### Exercise:
Reproduce the lines of the records below word for word, starting with the line that contains "family: Platygastridae" and continuing through the last line of the records, both ends included.
━━━━━━━━━━
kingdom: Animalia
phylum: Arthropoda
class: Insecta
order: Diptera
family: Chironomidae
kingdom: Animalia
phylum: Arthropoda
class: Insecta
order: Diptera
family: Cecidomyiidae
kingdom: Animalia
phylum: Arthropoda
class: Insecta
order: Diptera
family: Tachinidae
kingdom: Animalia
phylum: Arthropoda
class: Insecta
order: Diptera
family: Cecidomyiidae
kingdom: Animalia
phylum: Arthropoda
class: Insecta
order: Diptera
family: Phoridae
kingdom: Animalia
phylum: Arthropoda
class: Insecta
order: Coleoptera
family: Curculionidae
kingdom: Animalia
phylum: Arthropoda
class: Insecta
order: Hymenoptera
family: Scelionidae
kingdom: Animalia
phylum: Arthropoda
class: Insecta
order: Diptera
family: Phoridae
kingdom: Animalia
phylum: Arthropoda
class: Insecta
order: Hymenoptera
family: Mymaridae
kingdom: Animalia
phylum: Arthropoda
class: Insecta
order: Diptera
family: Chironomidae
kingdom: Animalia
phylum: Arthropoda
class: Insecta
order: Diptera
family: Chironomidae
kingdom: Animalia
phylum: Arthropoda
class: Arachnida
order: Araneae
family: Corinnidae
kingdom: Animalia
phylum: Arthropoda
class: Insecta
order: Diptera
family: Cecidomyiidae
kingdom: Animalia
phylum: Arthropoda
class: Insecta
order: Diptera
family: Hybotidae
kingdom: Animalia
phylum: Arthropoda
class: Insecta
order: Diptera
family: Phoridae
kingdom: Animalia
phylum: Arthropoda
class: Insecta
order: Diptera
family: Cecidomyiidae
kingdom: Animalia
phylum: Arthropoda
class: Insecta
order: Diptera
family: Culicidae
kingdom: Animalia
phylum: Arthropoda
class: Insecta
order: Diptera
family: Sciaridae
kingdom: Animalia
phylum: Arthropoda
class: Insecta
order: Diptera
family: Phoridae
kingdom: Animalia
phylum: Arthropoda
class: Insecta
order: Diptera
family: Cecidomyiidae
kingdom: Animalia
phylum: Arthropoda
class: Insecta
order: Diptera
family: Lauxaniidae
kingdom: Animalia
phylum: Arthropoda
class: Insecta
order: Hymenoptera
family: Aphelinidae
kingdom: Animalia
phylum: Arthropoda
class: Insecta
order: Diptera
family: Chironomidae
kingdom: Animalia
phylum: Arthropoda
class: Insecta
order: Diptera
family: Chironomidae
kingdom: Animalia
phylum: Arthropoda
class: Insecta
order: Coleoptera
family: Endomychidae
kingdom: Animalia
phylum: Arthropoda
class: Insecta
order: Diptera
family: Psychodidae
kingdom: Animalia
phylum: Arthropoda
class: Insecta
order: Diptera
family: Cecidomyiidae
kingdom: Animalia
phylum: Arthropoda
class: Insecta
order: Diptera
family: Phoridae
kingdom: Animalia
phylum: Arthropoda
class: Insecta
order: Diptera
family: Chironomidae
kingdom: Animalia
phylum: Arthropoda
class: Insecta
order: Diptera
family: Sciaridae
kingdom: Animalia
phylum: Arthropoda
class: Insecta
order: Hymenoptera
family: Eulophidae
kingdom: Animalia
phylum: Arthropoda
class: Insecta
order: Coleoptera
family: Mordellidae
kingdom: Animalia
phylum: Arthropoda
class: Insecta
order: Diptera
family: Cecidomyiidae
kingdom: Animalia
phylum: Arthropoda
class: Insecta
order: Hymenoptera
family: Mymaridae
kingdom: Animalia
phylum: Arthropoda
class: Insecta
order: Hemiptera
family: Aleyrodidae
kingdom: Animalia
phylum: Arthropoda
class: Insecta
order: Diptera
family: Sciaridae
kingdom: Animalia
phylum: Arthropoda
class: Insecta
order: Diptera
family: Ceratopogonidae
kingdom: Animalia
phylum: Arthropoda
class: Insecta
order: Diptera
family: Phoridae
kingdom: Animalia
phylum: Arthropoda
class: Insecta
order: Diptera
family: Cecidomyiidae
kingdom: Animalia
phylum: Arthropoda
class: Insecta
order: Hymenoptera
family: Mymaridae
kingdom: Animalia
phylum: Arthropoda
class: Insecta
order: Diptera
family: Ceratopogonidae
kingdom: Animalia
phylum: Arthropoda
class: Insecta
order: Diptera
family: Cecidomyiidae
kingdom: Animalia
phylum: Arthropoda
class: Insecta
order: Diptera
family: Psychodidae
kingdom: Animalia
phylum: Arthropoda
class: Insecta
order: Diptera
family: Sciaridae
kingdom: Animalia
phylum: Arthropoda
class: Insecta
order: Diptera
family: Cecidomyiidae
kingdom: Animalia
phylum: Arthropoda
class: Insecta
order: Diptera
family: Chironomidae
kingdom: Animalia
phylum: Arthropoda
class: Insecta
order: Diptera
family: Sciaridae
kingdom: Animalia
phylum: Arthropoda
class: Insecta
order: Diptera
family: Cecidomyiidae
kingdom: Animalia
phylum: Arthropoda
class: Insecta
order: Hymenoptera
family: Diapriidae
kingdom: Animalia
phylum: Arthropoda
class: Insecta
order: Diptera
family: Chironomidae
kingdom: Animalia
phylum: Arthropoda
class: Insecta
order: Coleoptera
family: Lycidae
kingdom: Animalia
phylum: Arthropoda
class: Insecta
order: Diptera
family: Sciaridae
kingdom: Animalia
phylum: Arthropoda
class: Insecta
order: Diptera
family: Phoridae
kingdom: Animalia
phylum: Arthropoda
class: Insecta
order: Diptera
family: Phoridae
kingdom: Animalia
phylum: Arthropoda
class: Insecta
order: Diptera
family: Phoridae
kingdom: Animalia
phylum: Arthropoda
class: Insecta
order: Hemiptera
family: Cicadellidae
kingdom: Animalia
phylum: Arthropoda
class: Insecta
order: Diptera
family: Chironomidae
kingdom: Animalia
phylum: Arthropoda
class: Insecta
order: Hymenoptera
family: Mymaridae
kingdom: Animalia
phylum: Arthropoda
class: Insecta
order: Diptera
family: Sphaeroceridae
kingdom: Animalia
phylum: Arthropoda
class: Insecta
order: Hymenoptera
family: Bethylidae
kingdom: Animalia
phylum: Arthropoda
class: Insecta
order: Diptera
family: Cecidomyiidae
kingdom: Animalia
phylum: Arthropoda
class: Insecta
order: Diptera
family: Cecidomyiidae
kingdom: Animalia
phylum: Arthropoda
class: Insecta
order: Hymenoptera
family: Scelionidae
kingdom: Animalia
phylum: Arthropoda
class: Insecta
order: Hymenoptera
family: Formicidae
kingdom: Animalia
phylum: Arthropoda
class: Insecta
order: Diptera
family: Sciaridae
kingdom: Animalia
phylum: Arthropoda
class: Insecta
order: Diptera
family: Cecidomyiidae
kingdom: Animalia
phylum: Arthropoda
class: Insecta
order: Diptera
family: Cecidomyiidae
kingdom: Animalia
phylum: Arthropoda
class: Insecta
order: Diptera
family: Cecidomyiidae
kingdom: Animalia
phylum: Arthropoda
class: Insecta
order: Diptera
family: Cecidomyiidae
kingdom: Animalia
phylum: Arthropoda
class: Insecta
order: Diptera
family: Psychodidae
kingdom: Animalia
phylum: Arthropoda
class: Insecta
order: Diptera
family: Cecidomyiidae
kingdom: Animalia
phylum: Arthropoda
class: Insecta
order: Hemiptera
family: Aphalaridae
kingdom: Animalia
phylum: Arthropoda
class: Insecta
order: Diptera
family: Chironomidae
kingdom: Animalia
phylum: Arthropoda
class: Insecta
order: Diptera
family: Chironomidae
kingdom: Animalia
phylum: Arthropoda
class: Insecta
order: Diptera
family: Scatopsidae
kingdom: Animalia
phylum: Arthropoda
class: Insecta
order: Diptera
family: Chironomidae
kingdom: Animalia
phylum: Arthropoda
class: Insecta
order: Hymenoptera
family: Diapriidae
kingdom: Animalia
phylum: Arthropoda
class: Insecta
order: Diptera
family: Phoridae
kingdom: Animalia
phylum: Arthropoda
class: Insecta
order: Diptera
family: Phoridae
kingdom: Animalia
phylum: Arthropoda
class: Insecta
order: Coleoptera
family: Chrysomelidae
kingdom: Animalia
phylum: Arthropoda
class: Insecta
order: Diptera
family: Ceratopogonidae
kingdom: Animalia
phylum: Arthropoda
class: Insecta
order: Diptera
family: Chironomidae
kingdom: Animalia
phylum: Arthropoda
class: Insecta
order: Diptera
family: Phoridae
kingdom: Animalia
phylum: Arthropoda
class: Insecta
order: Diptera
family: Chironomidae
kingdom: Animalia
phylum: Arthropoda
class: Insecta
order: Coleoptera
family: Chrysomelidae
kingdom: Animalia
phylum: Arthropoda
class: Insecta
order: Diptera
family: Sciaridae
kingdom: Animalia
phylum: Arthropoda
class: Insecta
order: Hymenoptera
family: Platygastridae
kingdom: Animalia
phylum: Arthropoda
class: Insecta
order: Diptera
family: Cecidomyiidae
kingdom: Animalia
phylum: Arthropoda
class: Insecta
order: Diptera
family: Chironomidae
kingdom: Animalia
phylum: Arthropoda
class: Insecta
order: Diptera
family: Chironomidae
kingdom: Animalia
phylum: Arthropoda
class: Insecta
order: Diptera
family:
━━━━━━━━━━
### Reply to the exercise:
family: Platygastridae
kingdom: Animalia
phylum: Arthropoda
class: Insecta
order: Diptera
family: Cecidomyiidae
kingdom: Animalia
phylum: Arthropoda
class: Insecta
order: Diptera
family: Chironomidae
kingdom: Animalia
phylum: Arthropoda
class: Insecta
order: Diptera
family: Chironomidae
kingdom: Animalia
phylum: Arthropoda
class: Insecta
order: Diptera
family:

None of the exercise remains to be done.